Was es bringt, der Newcomer des Jahres zu sein? Zunächst ist es eine Auszeichnung für eine pfiffige Idee plus glänzender Umsetzung. Und: „Es ist das erste Mal, dass ein Unternehmen aus Nordrhein-Westfalen den Preis bekommt“, sagt Vivian Seidel mit einem stolzen Blick auf die beiden Urkunden, die jetzt einen Ehrenplatz im Teamraum von Salesviewer im Bürohaus an der Bongardstraße haben. Sie eröffnet ihnen den Einzug in ein Netzwerk, von dem sie in nächster Zeit zu profitieren hoffen. Allerdings: Ganz unbekannt ist Salesviewer in den USA nicht. Ein Teil der mittlerweile etwa 1700 Kunden, die ihr Produkt nutzen, kommen aus den USA. Dazu gehört etwa das Statistik-Onlineportal Statista, das ein großes Büro in New York unterhält. Und dem haben die Zaczek und Seidel im Rahmen ihrer fünftägigen Reise einen Besuch abgestattet. Buchstäblich Big Business. Denn auch Statista residiert in einem für New York typischen Wolkenkratzer in Manhattan.

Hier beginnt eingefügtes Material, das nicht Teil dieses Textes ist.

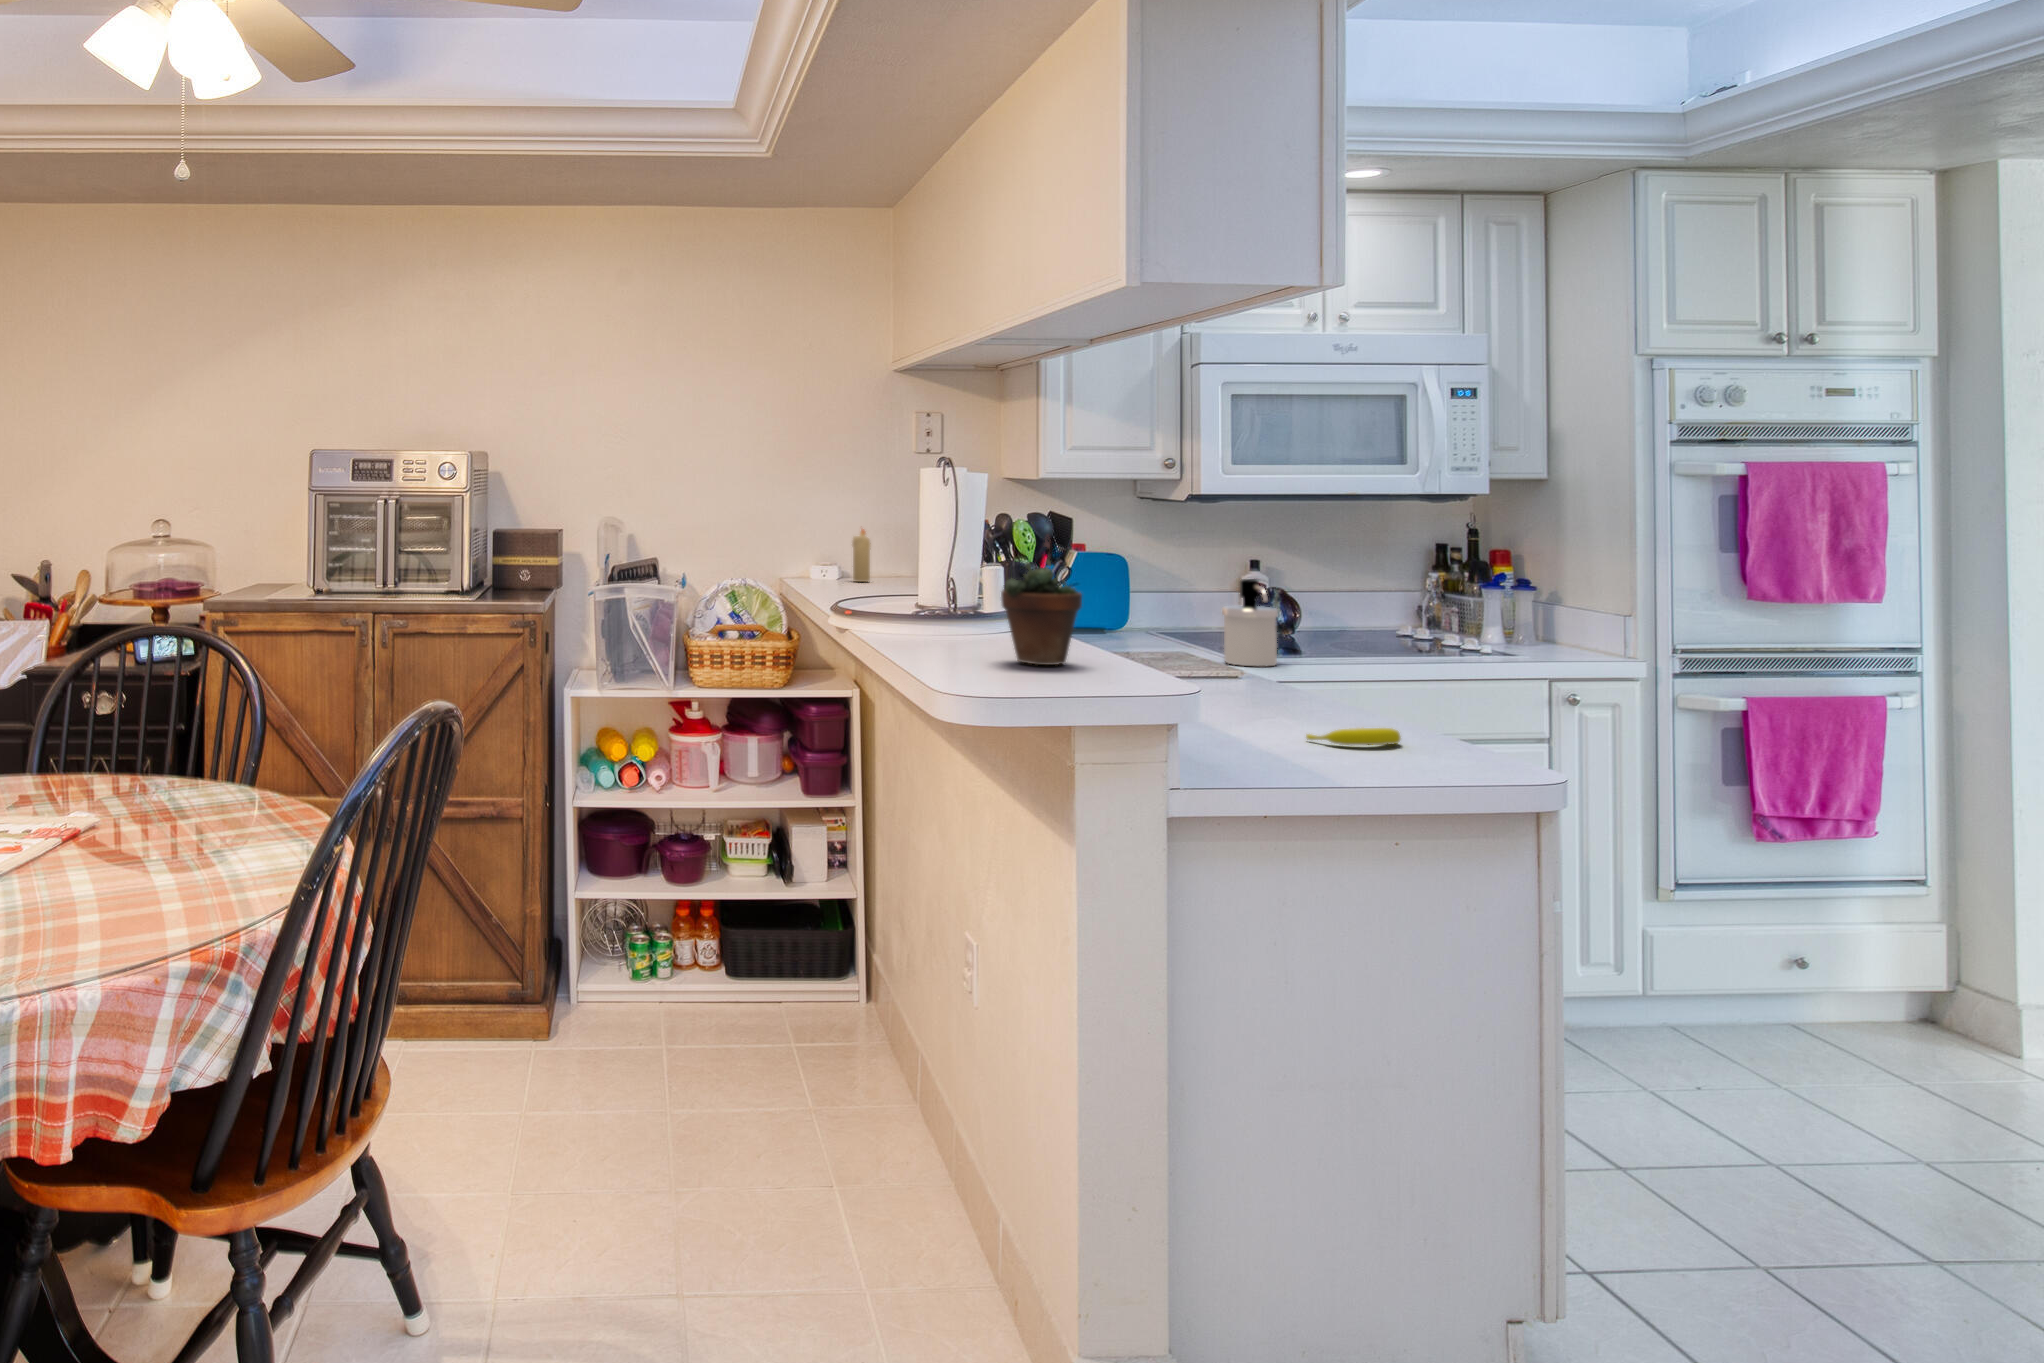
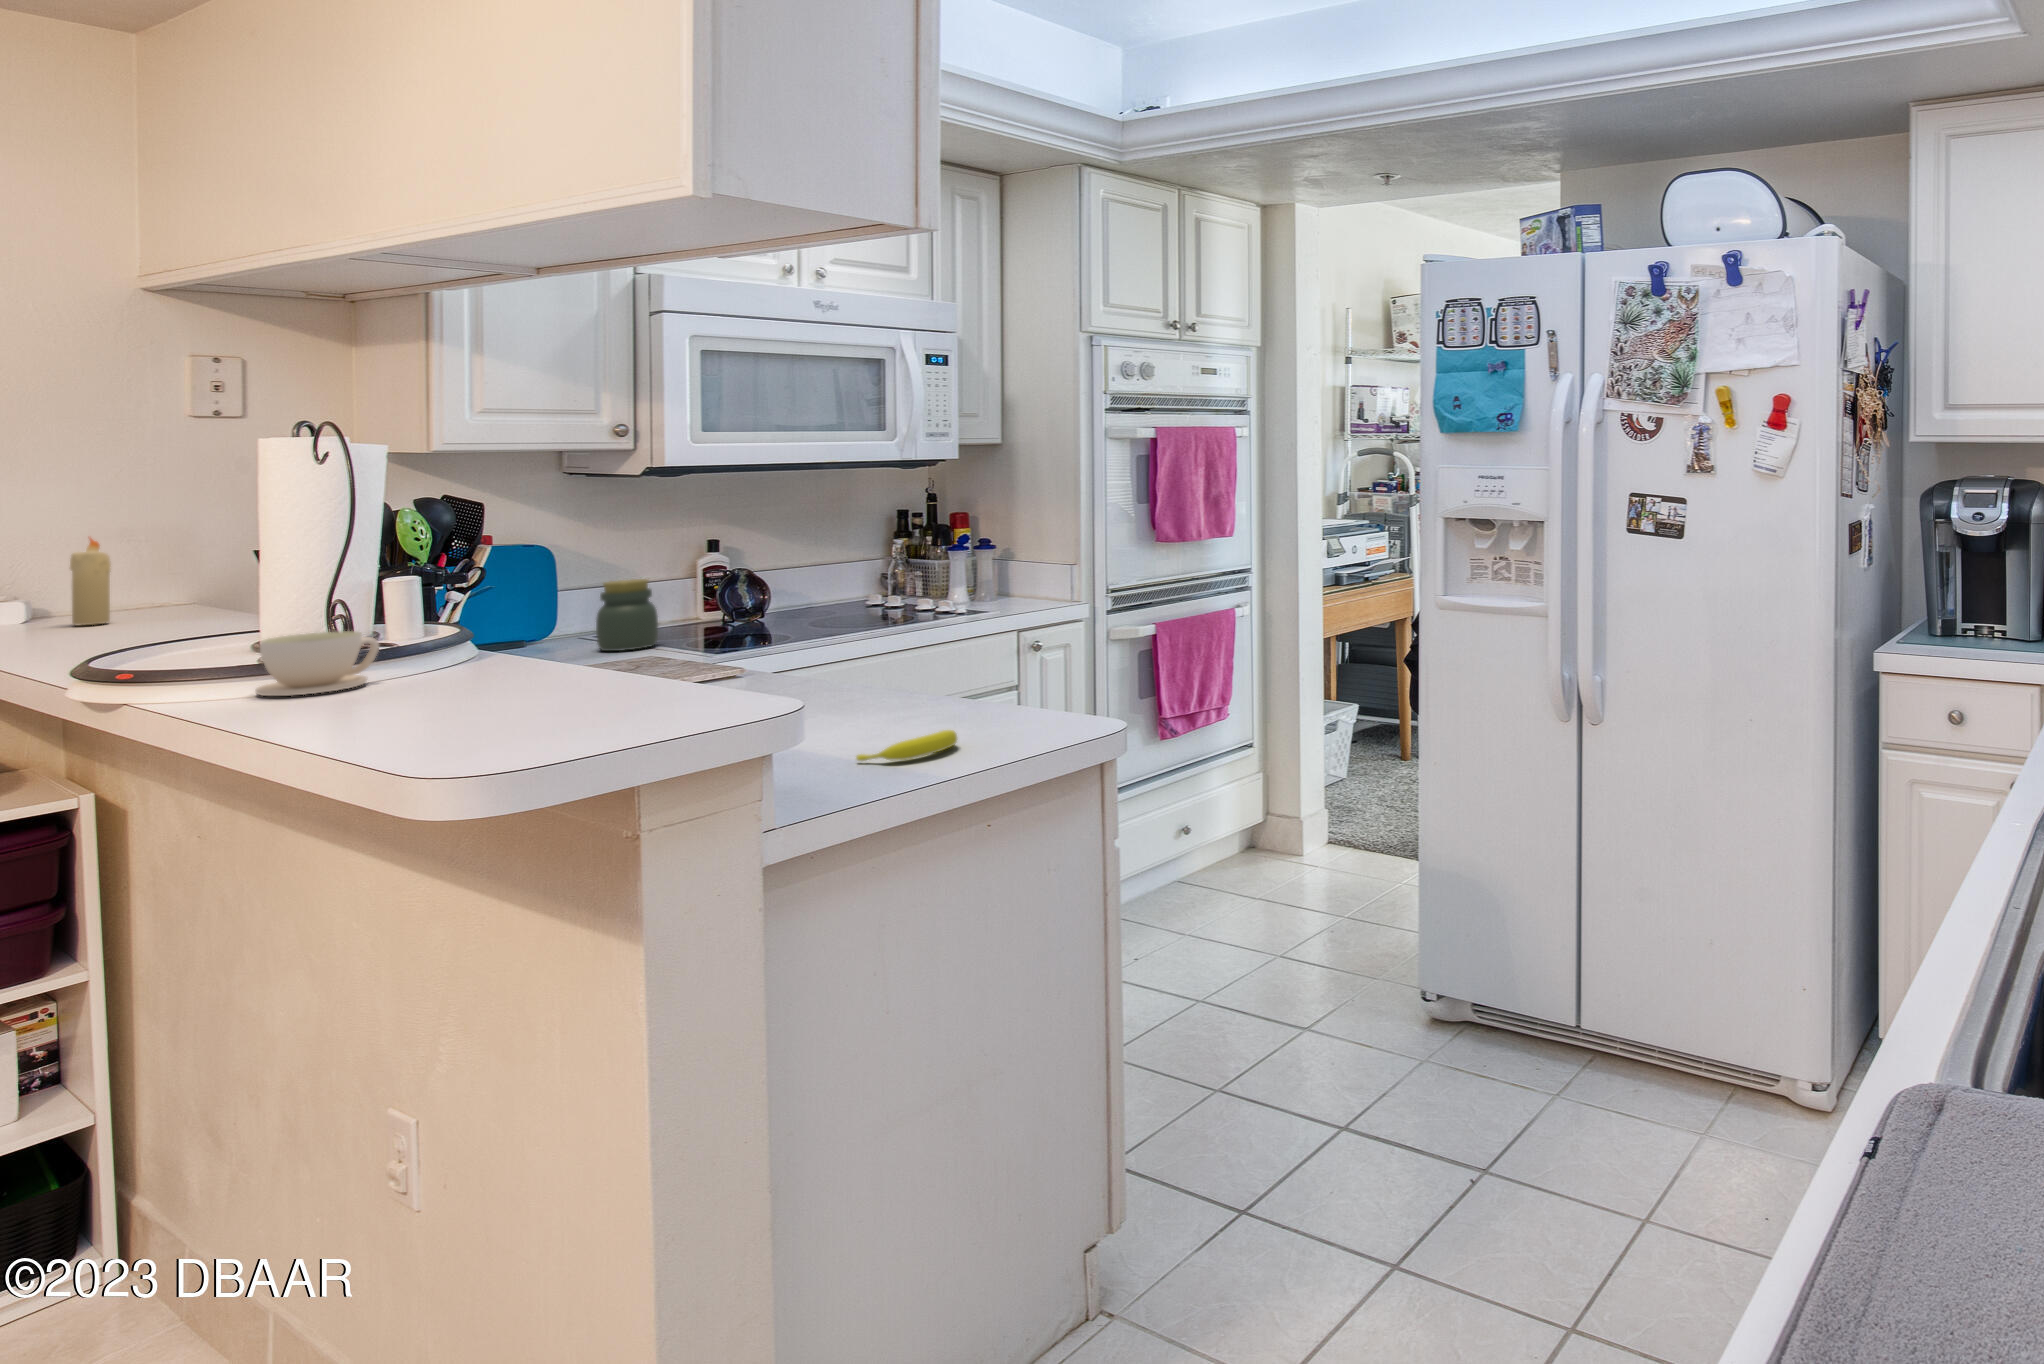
succulent plant: present [1001,540,1082,665] -> none [435,543,577,746]
soap dispenser: present [1222,579,1278,666] -> none [696,566,764,669]
jar: none [1155,587,1202,644] -> present [596,579,658,651]
coffee cup: none [926,590,989,628] -> present [256,631,379,696]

Kunden in Bochum und auf der ganzen Welt

Kleine und große Unternehmen, heimische, nationale und internationale Firmen gehören zu den Kunden von Salesviewer. In Bochum nutzt die Wirtschaftsentwicklungsgesellschaft das Programm, mit dem erkannt wird, wer sich auf einer Seite tummelt und was ihn besonders interessiert.

Zu den deutschen und internationalen Kunden gehören etwa Stepstone, Statista, Linde, Flaschenpost, Deutsche Messe und Cyberport.

Zurück in Deutschland krempeln die beiden wieder die Ärmel hoch. Nächstes Jahr wollen sie sich für den German Accelerator bewerben. Das vom Bundeswirtschaftsministerium finanzierte Programm hilft deutschen Start-ups aus der Informations- und Kommunikationstechnologie, in den USA Kontakte zu knüpfen und Fuß zu fassen. Die nächste Herausforderung.